Stocks rose for a third straight session as corporate mergers and bargain prices lured investors back to a market that is again inching toward record heights.
The Dow Jones industrial average rose 109.54 points to close at 10,909.38.
Broader stock indicators also closed higher. The Standard & Poor's 500-stock index rose 6.77, to 1334.52, and the Nasdaq composite rose 45.87, to 2524.21, as technology leaders and upstart Internet companies had solid gains.
Trading got a boost from the announcement of several mergers, particularly a $14.82 billion deal between AlliedSignal and Honeywell that creates an aerospace parts-and-electronics conglomerate. AlliedSignal rose 4-7/16, to 62-13/16, and Honeywell gained 7, to 112, as investors applauded the cost savings expected from the merger.
First Security Corp. rose 5 3/4, to 24 3/8, after agreeing to merge with Salt Lake City rival Zions Bancorp in a deal worth $5.9 billion. Zions fell 6-25/32, to 58-19/32.
The broad base of good corporate news heartened Wall Street.
"It's one of those sessions where all is right with the world," said Ned Collins, a trader at Daiwa Securities America.
With today's gains, the Dow is less than 200 points, or about 1.8 percent, short of its May 13 record level of 11,107.19. The index slid to a close of 10,466.93 on May 27 before beginning its ascent.

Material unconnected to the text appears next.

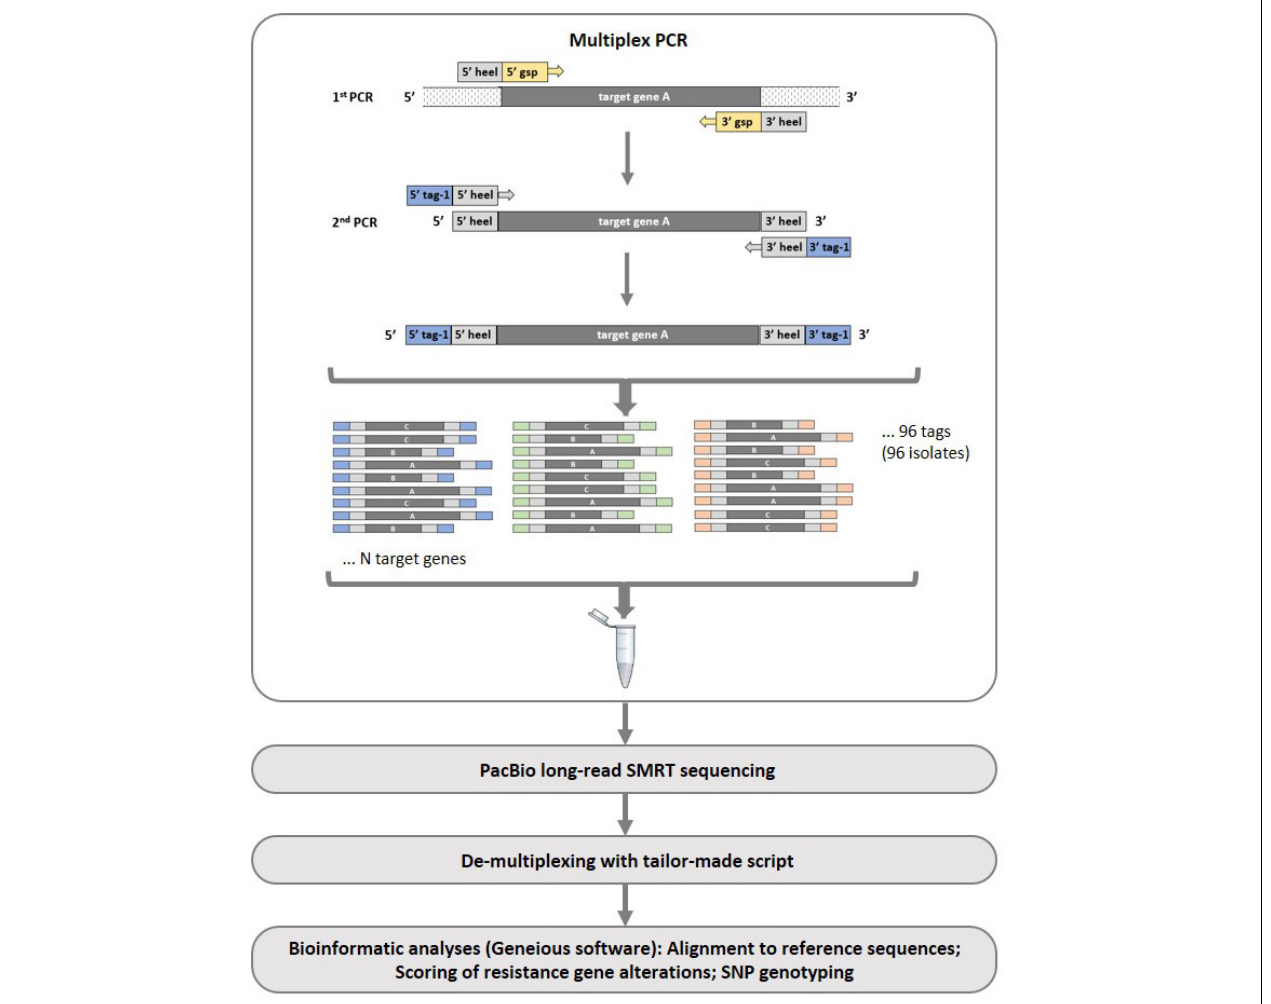
FIGURE 1 | Illustration of the multiplex PCR principal and workflow applied in the PacBio long-read sequencing assay development. In the first multiplex PCR reaction, a number of gene-specific primers (gsp) with heel sequences are used. In the second multiplex PCR reaction, unique tags (one for each reaction tube) are added and used as indexing primers. For simplicity, only one multiplex PCR is shown in the figure, however, amplifications were divided into two PCRs (“A” and “B”) in the current study.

The Nasdaq, which had dipped as much as 10 percent below its April 26 record of 2652.05, is now just 4.8 percent short of that mark. The technology-heavy index was as low as 2380.90 on May 25.
But the gradual rally has not lifted all stocks, and analysts still fret over the lack of a consistent leading sector.
Volume remained light as traders already began looking ahead to Friday, when the government's producer price index is expected to offer signals about inflation and perhaps an indication of whether the Federal Reserve will raise interest rates to keep the economy from overheating.
Advancing issues outnumbered declining ones by 7 to 5 on the New York Stock Exchange Monday, where volume totaled 664.3 million shares, down from 694.6 million on Friday.
The NYSE composite index rose 2.42, to 636.94; the American Stock Exchange composite index fell 2.83, to 778.15; and the Russell 2000 index of smaller companies rose 4.32, to 446.65.